[. . .] 'You had quite an interesting message in that play, about power relations in the pedagogic context. I wonder if you intended it to be a comment on the micropolitics of caste?'
'I am from the Dalit community,' Jiva said quietly. 'Many Dalit artists are protesting against inequality and injustice in this country. I belong to a group on campus called Students for Democracy.'
'That's extremely interesting—I mean the democracy part—though not entirely news to me. I notice that many Dalits are talking the language of modernity and democracy.' Chunky set a clutch of folders on a side table and pushed the rest back into the briefcase. 'Isn't that teleological-progressive, humanist-Hegelian metanarrative a problematic anachronism? It makes us forever a part of the dialectic of a type of progress that was imposed on us by colonialism—you know, a model of progress that is not our own.'
Jiva could tell from the way his lips were moving, and from the way his grinders were wearing down, and from the way he did not need to breathe between sentences, that Chunky was suffering from acute codswallopitis.
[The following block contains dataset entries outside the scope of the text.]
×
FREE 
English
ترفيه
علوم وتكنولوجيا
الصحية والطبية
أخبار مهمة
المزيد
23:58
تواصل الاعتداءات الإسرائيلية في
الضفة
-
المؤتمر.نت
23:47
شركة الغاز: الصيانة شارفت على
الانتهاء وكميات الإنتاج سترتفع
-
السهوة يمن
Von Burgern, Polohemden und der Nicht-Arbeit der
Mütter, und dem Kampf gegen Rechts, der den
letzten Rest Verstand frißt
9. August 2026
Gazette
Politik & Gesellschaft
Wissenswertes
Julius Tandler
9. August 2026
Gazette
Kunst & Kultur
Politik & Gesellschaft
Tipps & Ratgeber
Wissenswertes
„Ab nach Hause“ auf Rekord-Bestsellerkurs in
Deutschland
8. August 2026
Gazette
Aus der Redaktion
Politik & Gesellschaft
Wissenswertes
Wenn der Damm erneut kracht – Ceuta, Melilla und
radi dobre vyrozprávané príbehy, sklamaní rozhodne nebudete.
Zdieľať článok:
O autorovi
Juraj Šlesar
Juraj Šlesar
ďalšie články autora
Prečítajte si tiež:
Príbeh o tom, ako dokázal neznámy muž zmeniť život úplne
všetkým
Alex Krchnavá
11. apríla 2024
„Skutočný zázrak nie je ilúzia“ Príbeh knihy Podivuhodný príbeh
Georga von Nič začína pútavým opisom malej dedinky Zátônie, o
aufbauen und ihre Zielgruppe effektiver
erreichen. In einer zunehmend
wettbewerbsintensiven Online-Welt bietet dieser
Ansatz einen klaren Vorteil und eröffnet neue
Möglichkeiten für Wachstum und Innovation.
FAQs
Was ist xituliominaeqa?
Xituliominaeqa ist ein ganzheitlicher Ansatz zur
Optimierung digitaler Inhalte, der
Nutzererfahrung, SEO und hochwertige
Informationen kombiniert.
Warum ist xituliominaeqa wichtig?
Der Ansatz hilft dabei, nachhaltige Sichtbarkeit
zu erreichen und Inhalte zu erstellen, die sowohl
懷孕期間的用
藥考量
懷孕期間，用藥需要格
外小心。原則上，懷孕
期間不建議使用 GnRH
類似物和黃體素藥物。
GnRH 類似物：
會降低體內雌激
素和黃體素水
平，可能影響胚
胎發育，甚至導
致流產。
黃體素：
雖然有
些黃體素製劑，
'I don't think Dalits so far have had a real part in this famous democratic narrative, ' she said, shrugging. 'Just when we start demanding real democracy, you say that we should think of something else.'
Chunky thrust the accusation away with fluttering hands. 'Oh, I'm not suggesting that we vacate the discursive space of democracy altogether,' he said. 'I would merely advocate that Dalit ideologues situate the debate more carefully in the aporetic embrace of global capitalism before foreclosing on future strategies of political dissent. To put it slightly differently,' he said, 'you need to map the practices of codification, representation and discursive control under the sign of Western universalism before you re-mobilize the moribund, discredited, and perhaps always-already impossible liberal-democratic discourse of human rights. [. . .]
—From No Onions Nor Garlic by Srividya Natarajan
Anyone who has served time in an university, especially with a Department of English, will have come across much codswallopitis. It goes with the territory and its incidence is particularly most acute during seminars where if you speak any other dialect of English (particularly the normal variety), you are perceived as the "Other" and the security is called to throw you out.
I have two seminars coming up in the next two weeks. :-(
2 comments:
What be's topic of seminar?
1: Postcolonialism and its relevance to contemporary IWE.